Anyway, so at some point I’m talking with this group of people, the subject being politics. They are discussing the different parties and especially one guy is very opinionated about who he supports and what he thinks about the opponents. Now, I do keep up with the major stuff and I always make sure to vote but I’m honestly not that into politics. I’m very much into what’s going on in the world and I’m equally into trying to make it better but to think that politics as a system will make anything better doesn’t make much sense to me. In my opinion it is an antiquated pseudo crutch and I look forward to the day where we are able to guide ourselves from a higher consciousness rather than be guided by a cacophony of hidden motives. Maybe it is important here to point out that I do believe plenty of people enter politics with the best of intentions – but I also believe that once in there, the individual is swallowed up and will end up playing the same game as everyone else. It is simple sociological system theory. Whatever, this will all be in my manifesto – moving on.

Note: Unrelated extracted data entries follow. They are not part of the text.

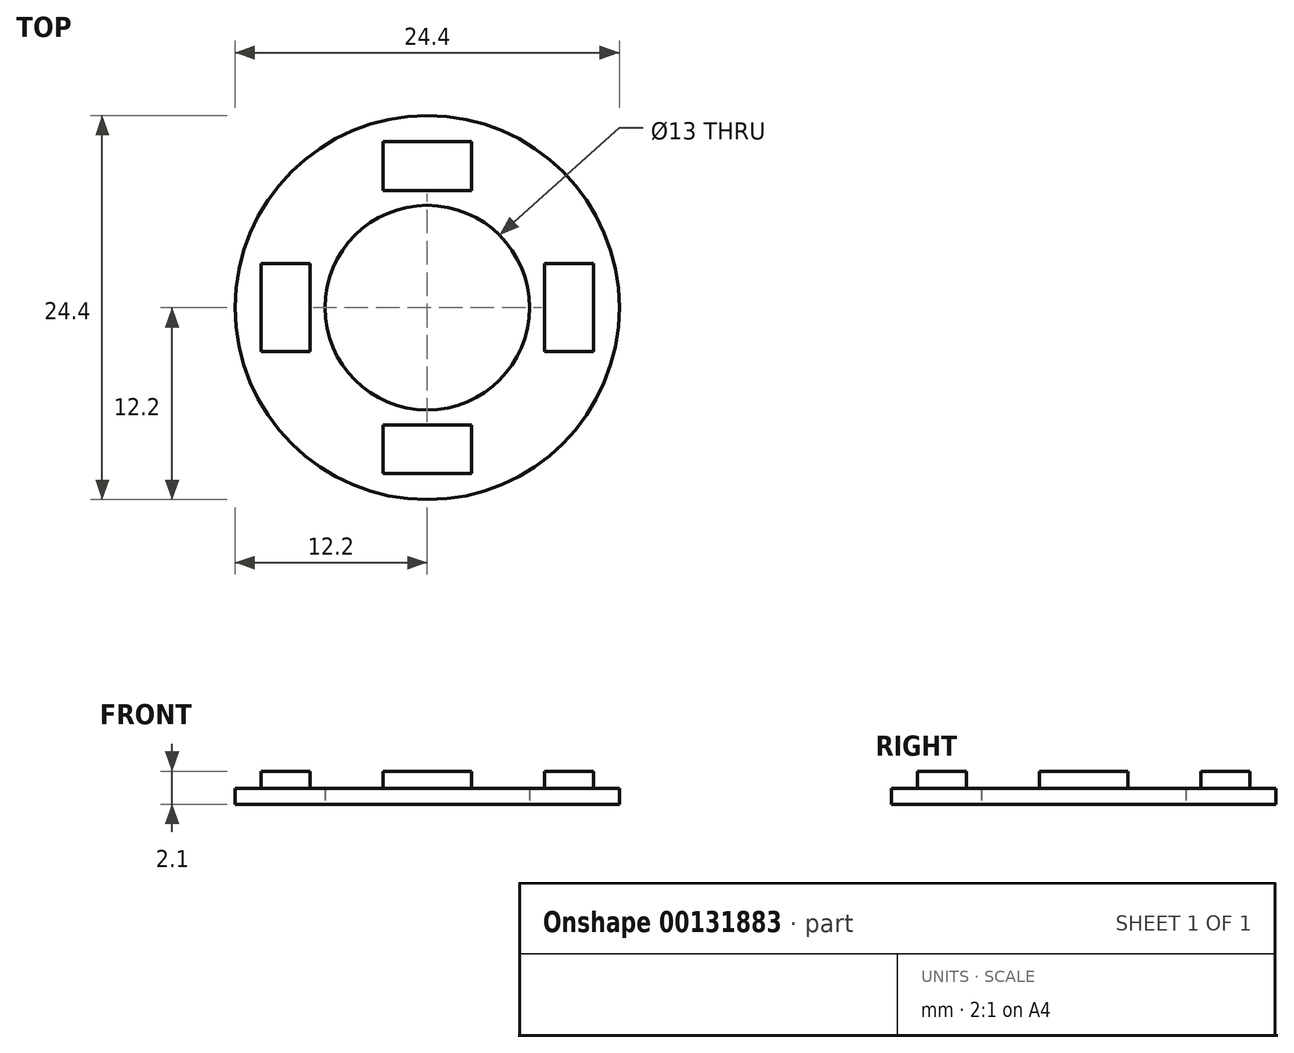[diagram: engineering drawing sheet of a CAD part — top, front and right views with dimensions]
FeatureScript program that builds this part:
annotation { "Feature Type Name" : "Feature", "Feature Type Description" : "" }
export const myFeature = defineFeature(function(context is Context, id is Id, definition is map)
    precondition{}
    {
        {
            var Q0;
            Q0=qCreatedBy(makeId("Top.planeOp"),FACE);
            var sketch = newSketch(context, id + "F0", { "sketchPlane" : qUnion([Q0])});
            skCircle(sketch, "E0", {"center": v(0, 0) * mm, "radius": 12.2 * mm});
            skCircle(sketch, "E1", {"center": v(0, 0) * mm, "radius": 6.5 * mm});
            skSolve(sketch);
        }
        {
            var Q0;
            Q0 = qSketchRegion(id + "F0", true);
            extrude(context, id + "F1", {"entities" : qUnion([Q0]), "depth" : 1 * mm});
        }
        {
            var Q0;
            Q0=qCreatedBy(makeId("Top.planeOp"),FACE);
            cPlane(context, id + "F2", {"entities" : qUnion([Q0]), "cplaneType" : CPlaneType.OFFSET, "offset" : 1 * mm, "width" : 150 * mm, "height" : 150 * mm});
        }
        {
            var Q0;
            Q0=qCreatedBy(id+"F2.planeOp",FACE);
            var sketch = newSketch(context, id + "F3", { "sketchPlane" : qUnion([Q0])});
            skLineSegment(sketch, "E2.bottom", {"start": v(2.8, 10.55) * mm, "end": v(-2.8, 10.55) * mm});
            skLineSegment(sketch, "E2.top", {"start": v(2.8, 7.45) * mm, "end": v(-2.8, 7.45) * mm});
            skLineSegment(sketch, "E2.left", {"start": v(2.8, 10.55) * mm, "end": v(2.8, 7.45) * mm});
            skLineSegment(sketch, "E2.right", {"start": v(-2.8, 10.55) * mm, "end": v(-2.8, 7.45) * mm});
            skPoint(sketch, "E2.middle", {"position": v(0, 9) * mm});
            skLineSegment(sketch, "E3", {"start": v(0, 0) * mm, "end": v(10.83, 10.83) * mm});
            skPoint(sketch, "E4.MirrorP", {"position": v(9, 0) * mm});
            skLineSegment(sketch, "E5.MirrorCS", {"start": v(10.55, 2.8) * mm, "end": v(10.55, -2.8) * mm});
            skLineSegment(sketch, "E6.MirrorCS", {"start": v(7.45, 2.8) * mm, "end": v(7.45, -2.8) * mm});
            skLineSegment(sketch, "E7.MirrorCS", {"start": v(10.55, -2.8) * mm, "end": v(7.45, -2.8) * mm});
            skLineSegment(sketch, "E8.MirrorCS", {"start": v(10.55, 2.8) * mm, "end": v(7.45, 2.8) * mm});
            skLineSegment(sketch, "E9.MirrorCS", {"start": v(2.8, -10.55) * mm, "end": v(-2.8, -10.55) * mm});
            skLineSegment(sketch, "E10.MirrorCS", {"start": v(2.8, -7.45) * mm, "end": v(-2.8, -7.45) * mm});
            skPoint(sketch, "E11.MirrorP", {"position": v(0, -9) * mm});
            skLineSegment(sketch, "E12.MirrorCS", {"start": v(2.8, -10.55) * mm, "end": v(2.8, -7.45) * mm});
            skLineSegment(sketch, "E13.MirrorCS", {"start": v(-2.8, -10.55) * mm, "end": v(-2.8, -7.45) * mm});
            skPoint(sketch, "E14.MirrorP", {"position": v(-9, 0) * mm});
            skLineSegment(sketch, "E15.MirrorCS", {"start": v(-10.55, 2.8) * mm, "end": v(-10.55, -2.8) * mm});
            skLineSegment(sketch, "E16.MirrorCS", {"start": v(-7.45, 2.8) * mm, "end": v(-7.45, -2.8) * mm});
            skLineSegment(sketch, "E17.MirrorCS", {"start": v(-10.55, 2.8) * mm, "end": v(-7.45, 2.8) * mm});
            skLineSegment(sketch, "E18.MirrorCS", {"start": v(-10.55, -2.8) * mm, "end": v(-7.45, -2.8) * mm});
            skSolve(sketch);
        }
        {
            var Q0;
            Q0 = qSketchRegion(id + "F3", true);
            extrude(context, id + "F4", {"entities" : qUnion([Q0]), "depth" : 1.1 * mm});
        }
    });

So, just when I decide that I’ve had enough of intellectual fun, someone asks me my opinion and I laugh and answer without really thinking about it “oh sorry I guess I’m kind of an anarchist – I really don’t believe in politics“. This is where it gets weird.
The very opinionated guy elegantly slides one step to the left and is now right next to me; “you know what, that is exactly how I feel as well.”

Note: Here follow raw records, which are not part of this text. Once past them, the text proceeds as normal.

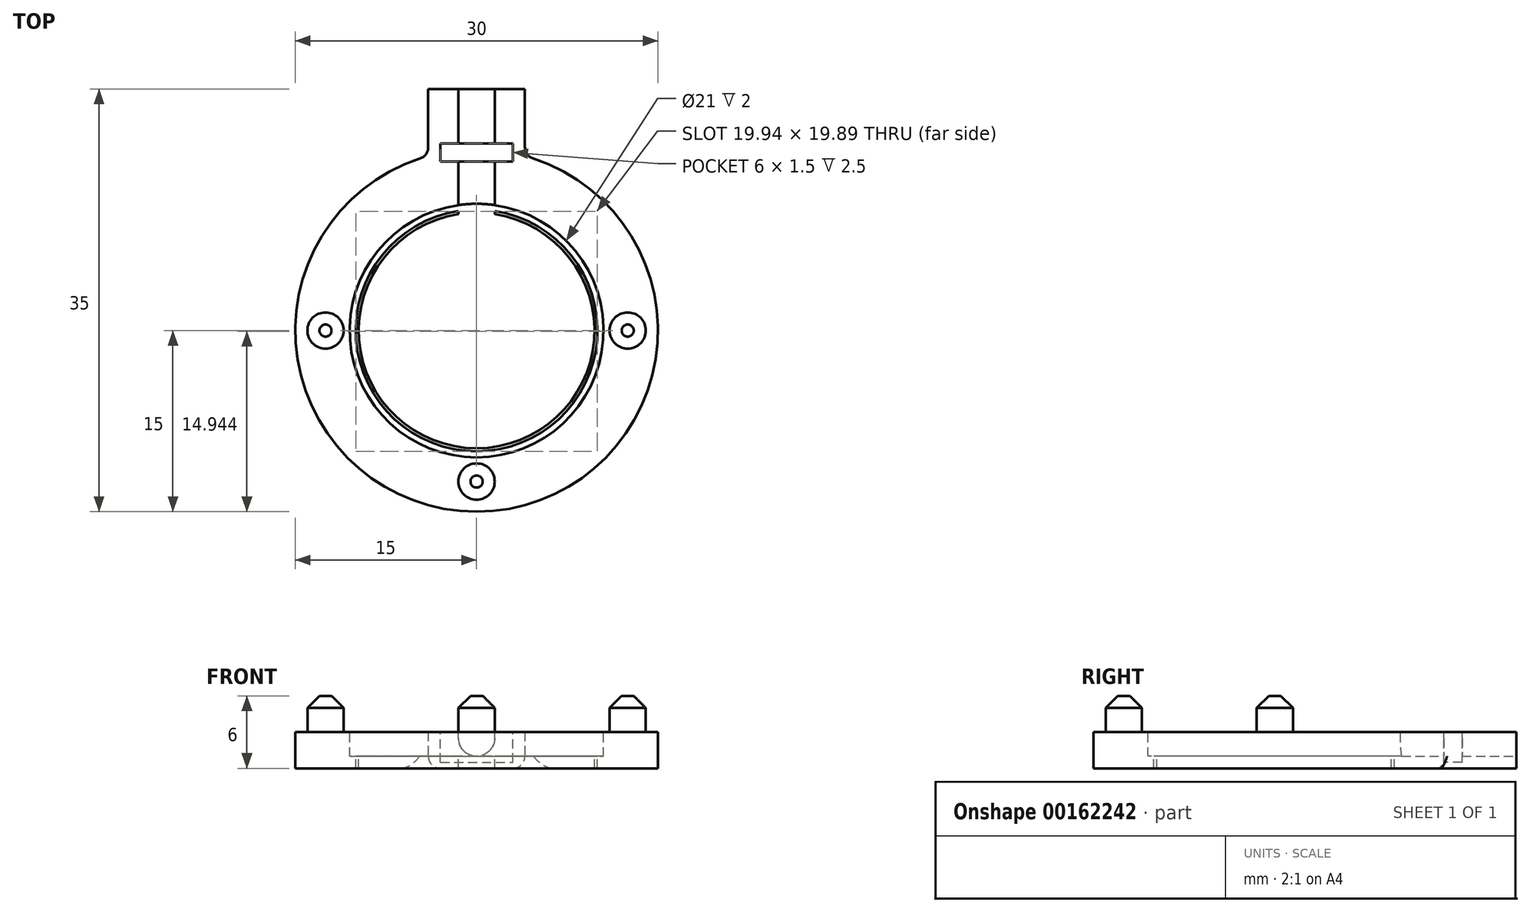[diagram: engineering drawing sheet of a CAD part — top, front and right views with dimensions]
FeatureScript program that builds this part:
annotation { "Feature Type Name" : "Feature", "Feature Type Description" : "" }
export const myFeature = defineFeature(function(context is Context, id is Id, definition is map)
    precondition{}
    {
        {
            var Q0;
            Q0=qCreatedBy(makeId("Top.planeOp"),FACE);
            var sketch = newSketch(context, id + "F0", { "sketchPlane" : qUnion([Q0])});
            skArc(sketch, "E0", {"start": v(-4, 14.46) * mm, "mid": v(0, -15) * mm, "end": v(4, 14.46) * mm});
            skLineSegment(sketch, "E1.bottom", {"start": v(-4, 20) * mm, "end": v(4, 20) * mm});
            skLineSegment(sketch, "E1.left", {"start": v(-4, 20) * mm, "end": v(-4, 14.46) * mm});
            skLineSegment(sketch, "E1.right", {"start": v(4, 20) * mm, "end": v(4, 14.46) * mm});
            skSolve(sketch);
        }
        {
            var Q0;
            Q0 = qSketchRegion(id + "F0", true);
            extrude(context, id + "F1", {"entities" : qUnion([Q0]), "depth" : 3 * mm});
        }
        {
            var Q0;
            Q0=makeQuery(id+"F1.opExtrude","CAP_FACE",FACE,{"disambiguationData":[OSD([sQuery(id+"F0.wireOp",EDGE,"E0"),sQuery(id+"F0.wireOp",EDGE,"E1.bottom"),sQuery(id+"F0.wireOp",EDGE,"E1.left"),sQuery(id+"F0.wireOp",EDGE,"E1.right")])],"isStart":false});
            var sketch = newSketch(context, id + "F2", { "sketchPlane" : qUnion([Q0])});
            skLineSegment(sketch, "E2.bottom", {"start": v(-1.5, 20) * mm, "end": v(1.5, 20) * mm});
            skLineSegment(sketch, "E2.left", {"start": v(-1.5, 20) * mm, "end": v(-1.5, 10.4) * mm});
            skLineSegment(sketch, "E2.right", {"start": v(1.5, 20) * mm, "end": v(1.5, 10.4) * mm});
            skArc(sketch, "E3", {"start": v(-1.5, 10.4) * mm, "mid": v(0, -10.5) * mm, "end": v(1.5, 10.4) * mm});
            skPoint(sketch, "E4.orphan", {"position": v(1.5, 8.67) * mm});
            skSolve(sketch);
        }
        {
            var Q0;
            Q0 = qSketchRegion(id + "F2", true);
            extrude(context, id + "F3", {"entities" : qUnion([Q0]), "operationType" : NewBodyOperationType.REMOVE, "oppositeDirection" : true, "depth" : 2 * mm});
        }
        {
            var Q0;
            Q0=makeQuery(id+"F1.opExtrude","CAP_FACE",FACE,{"disambiguationData":[OSD([sQuery(id+"F0.wireOp",EDGE,"E0"),sQuery(id+"F0.wireOp",EDGE,"E1.bottom"),sQuery(id+"F0.wireOp",EDGE,"E1.left"),sQuery(id+"F0.wireOp",EDGE,"E1.right")])],"isStart":false});
            var sketch = newSketch(context, id + "F4", { "sketchPlane" : qUnion([Q0])});
            skCircle(sketch, "E5", {"center": v(12.5, 0) * mm, "radius": 1.5 * mm});
            skCircle(sketch, "E6", {"center": v(-12.5, 0) * mm, "radius": 1.5 * mm});
            skCircle(sketch, "E7", {"center": v(0, -12.5) * mm, "radius": 1.5 * mm});
            skSolve(sketch);
        }
        {
            var Q0;
            Q0 = qSketchRegion(id + "F4", true);
            extrude(context, id + "F5", {"entities" : qUnion([Q0]), "operationType" : NewBodyOperationType.ADD, "depth" : 3 * mm});
        }
        {
            var Q0;
            Q0=makeQuery(id+"F5.opExtrude","CAP_EDGE",EDGE,{"disambiguationData":[OSD([sQuery(id+"F4.wireOp",EDGE,"E6")])],"isStart":false});
            var Q1;
            Q1=makeQuery(id+"F5.opExtrude","CAP_EDGE",EDGE,{"disambiguationData":[OSD([sQuery(id+"F4.wireOp",EDGE,"E7")])],"isStart":false});
            var Q2;
            Q2=makeQuery(id+"F5.opExtrude","CAP_EDGE",EDGE,{"disambiguationData":[OSD([sQuery(id+"F4.wireOp",EDGE,"E5")])],"isStart":false});
            chamfer(context, id + "F6", {"entities" : qUnion([Q0, Q1, Q2]), "width" : 1 * mm, "tangentPropagation" : true});
        }
        {
            var Q0;
            Q0=makeQuery(id+"F1.opExtrude","CAP_EDGE",EDGE,{"disambiguationData":[OSD([sQuery(id+"F0.wireOp",EDGE,"E1.right")])],"isStart":true});
            var Q1;
            Q1=makeQuery(id+"F1.opExtrude","SWEPT_EDGE",EDGE,{"disambiguationData":[OSD([sQuery(id+"F0.wireOp",EDGE,"E0"),sQuery(id+"F0.wireOp",EDGE,"E1.right")])]});
            var Q2;
            Q2=makeQuery(id+"F1.opExtrude","SWEPT_EDGE",EDGE,{"disambiguationData":[OSD([sQuery(id+"F0.wireOp",EDGE,"E0"),sQuery(id+"F0.wireOp",EDGE,"E1.left")])]});
            var Q3;
            Q3=makeQuery(id+"F1.opExtrude","CAP_EDGE",EDGE,{"disambiguationData":[OSD([sQuery(id+"F0.wireOp",EDGE,"E1.left")])],"isStart":true});
            fillet(context, id + "F7", {"entities" : qUnion([Q0, Q1, Q2, Q3]), "radius" : 1 * mm, "tangentPropagation" : true, "allowEdgeOverflow" : false});
        }
        {
            var Q0;
            Q0=makeQuery(id+"F3.boolean.opBoolean","COPY",FACE,{"derivedFrom":makeQuery(id+"F3.opExtrude","CAP_FACE",FACE,{"disambiguationData":[OSD([sQuery(id+"F2.wireOp",EDGE,"E2.bottom"),sQuery(id+"F2.wireOp",EDGE,"E2.left"),sQuery(id+"F2.wireOp",EDGE,"E2.right"),sQuery(id+"F2.wireOp",EDGE,"E3")])],"isStart":false})});
            var sketch = newSketch(context, id + "F8", { "sketchPlane" : qUnion([Q0])});
            skArc(sketch, "E8", {"start": v(-1.5, 9.89) * mm, "mid": v(0, -10) * mm, "end": v(1.5, 9.89) * mm});
            skArc(sketch, "E9", {"start": v(-1.5, 9.63) * mm, "mid": v(0, -9.75) * mm, "end": v(1.5, 9.63) * mm});
            skLineSegment(sketch, "E10.left", {"start": v(-1.5, 9.89) * mm, "end": v(-1.5, 9.63) * mm});
            skLineSegment(sketch, "E10.right", {"start": v(1.5, 9.89) * mm, "end": v(1.5, 9.63) * mm});
            skPoint(sketch, "E11.orphan", {"position": v(1.5, 7.73) * mm});
            skSolve(sketch);
        }
        {
            var Q0;
            Q0 = qSketchRegion(id + "F8", true);
            extrude(context, id + "F9", {"entities" : qUnion([Q0]), "operationType" : NewBodyOperationType.REMOVE, "endBound" : BoundingType.THROUGH_ALL, "oppositeDirection" : true, "depth" : 25 * mm});
        }
        {
            var Q0;
            Q0=makeQuery(id+"F3.boolean.opBoolean","COPY",EDGE,{"derivedFrom":makeQuery(id+"F3.opExtrude","CAP_EDGE",EDGE,{"disambiguationData":[OSD([sQuery(id+"F2.wireOp",EDGE,"E2.right")])],"isStart":false})});
            var Q1;
            Q1=makeQuery(id+"F3.boolean.opBoolean","COPY",EDGE,{"derivedFrom":makeQuery(id+"F3.opExtrude","CAP_EDGE",EDGE,{"disambiguationData":[OSD([sQuery(id+"F2.wireOp",EDGE,"E2.left")])],"isStart":false})});
            fillet(context, id + "F10", {"entities" : qUnion([Q0, Q1]), "radius" : 1.5 * mm, "tangentPropagation" : true, "allowEdgeOverflow" : false});
        }
        {
            var Q0;
            Q0=makeQuery(id+"F1.opExtrude","CAP_FACE",FACE,{"disambiguationData":[OSD([sQuery(id+"F0.wireOp",EDGE,"E0"),sQuery(id+"F0.wireOp",EDGE,"E1.bottom"),sQuery(id+"F0.wireOp",EDGE,"E1.left"),sQuery(id+"F0.wireOp",EDGE,"E1.right")])],"isStart":false});
            var sketch = newSketch(context, id + "F11", { "sketchPlane" : qUnion([Q0])});
            skLineSegment(sketch, "E12.bottom", {"start": v(-3, 15.5) * mm, "end": v(3, 15.5) * mm});
            skLineSegment(sketch, "E12.top", {"start": v(-3, 14) * mm, "end": v(3, 14) * mm});
            skLineSegment(sketch, "E12.left", {"start": v(-3, 15.5) * mm, "end": v(-3, 14) * mm});
            skLineSegment(sketch, "E12.right", {"start": v(3, 15.5) * mm, "end": v(3, 14) * mm});
            skSolve(sketch);
        }
        {
            var Q0;
            Q0 = qSketchRegion(id + "F11", true);
            extrude(context, id + "F12", {"entities" : qUnion([Q0]), "operationType" : NewBodyOperationType.REMOVE, "oppositeDirection" : true, "depth" : 2.5 * mm});
        }
    });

Guy; “definitely. You see, I have this *a long speech about a very important job in the media* and so obviously I have to stay objective but deep down… *something about something*.”
I really don’t get the concept of changing his opinion so drastically. How are you supposed to know which opinion is the truth? Does he know which one? Is there even one or is he a walking cloud of lingering opinions ready to manifest into a perfect fit for every situation? Does it spring from insecurity? From opportunism. Is it pathological? Confusing and ridiculous is what it is.
This guy was actually really nice and didn’t seem deceitful at all – plus I’m pretty sure he was gay so no sex motives either.
So there must be some other reason.. Is it simply a question of making a connection and less important if it is made by pretending?
I mean, sure we all change how we feel about things as we expand our horizon but there must be some kind of chore that only changes gradually..? How do we (and by we I mean people who do this) ever expect to be taken seriously if we (they) can’t even be somewhat consistent?
Will anyone admit to doing this – and for other reasons than just trying to impress and/or get laid…?
Let me know if any of you know the secret to this weird phenomenon – it is too complex for me on this hung over Saturday.